Work instruction: Please show every line from the entries that carries the word "each".

<<<<

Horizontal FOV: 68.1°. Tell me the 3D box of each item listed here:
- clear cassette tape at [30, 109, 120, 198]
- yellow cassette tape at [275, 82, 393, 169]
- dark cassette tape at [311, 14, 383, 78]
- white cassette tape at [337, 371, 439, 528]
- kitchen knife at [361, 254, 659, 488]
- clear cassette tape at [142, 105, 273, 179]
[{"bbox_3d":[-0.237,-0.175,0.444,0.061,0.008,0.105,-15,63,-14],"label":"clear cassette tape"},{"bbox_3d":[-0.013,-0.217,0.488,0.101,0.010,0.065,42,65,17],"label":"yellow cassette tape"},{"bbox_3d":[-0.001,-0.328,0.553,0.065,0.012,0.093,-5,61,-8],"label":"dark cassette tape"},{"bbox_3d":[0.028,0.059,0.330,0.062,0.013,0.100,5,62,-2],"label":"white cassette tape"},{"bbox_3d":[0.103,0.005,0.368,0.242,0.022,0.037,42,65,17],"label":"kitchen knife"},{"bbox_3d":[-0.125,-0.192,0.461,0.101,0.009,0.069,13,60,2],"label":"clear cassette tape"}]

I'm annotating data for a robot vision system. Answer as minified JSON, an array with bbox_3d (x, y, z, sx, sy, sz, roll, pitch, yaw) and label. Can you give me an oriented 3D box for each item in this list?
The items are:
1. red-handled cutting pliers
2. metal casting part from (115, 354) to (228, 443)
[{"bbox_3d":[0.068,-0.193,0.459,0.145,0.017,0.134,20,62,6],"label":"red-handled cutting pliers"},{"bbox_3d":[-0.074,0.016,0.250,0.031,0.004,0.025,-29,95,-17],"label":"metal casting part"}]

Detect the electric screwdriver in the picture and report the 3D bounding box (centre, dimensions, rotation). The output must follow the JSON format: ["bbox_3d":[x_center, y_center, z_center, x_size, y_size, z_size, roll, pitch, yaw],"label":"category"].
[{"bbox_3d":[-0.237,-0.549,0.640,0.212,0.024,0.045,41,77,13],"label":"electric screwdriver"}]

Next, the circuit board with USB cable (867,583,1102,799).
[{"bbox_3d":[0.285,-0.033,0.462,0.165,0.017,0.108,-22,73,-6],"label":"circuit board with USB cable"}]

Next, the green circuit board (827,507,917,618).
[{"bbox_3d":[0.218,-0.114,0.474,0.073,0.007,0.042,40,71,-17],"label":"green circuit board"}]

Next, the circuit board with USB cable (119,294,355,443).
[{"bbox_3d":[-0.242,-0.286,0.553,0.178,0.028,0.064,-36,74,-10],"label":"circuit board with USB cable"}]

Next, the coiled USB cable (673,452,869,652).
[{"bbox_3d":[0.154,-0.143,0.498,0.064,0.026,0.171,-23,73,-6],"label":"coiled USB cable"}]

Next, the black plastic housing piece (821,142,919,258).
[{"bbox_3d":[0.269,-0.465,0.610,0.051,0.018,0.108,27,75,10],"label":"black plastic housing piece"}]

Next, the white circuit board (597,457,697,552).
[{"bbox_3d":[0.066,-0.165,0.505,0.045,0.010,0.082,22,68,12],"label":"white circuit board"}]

>>>>

Expected output:
Horizontal FOV: 68.1°. Tell me the 3D box of each item listed here:
I'm annotating data for a robot vision system. Answer as minified JSON, an array with bbox_3d (x, y, z, sx, sy, sz, roll, pitch, yaw) and label. Can you give me an oriented 3D box for each item in this list?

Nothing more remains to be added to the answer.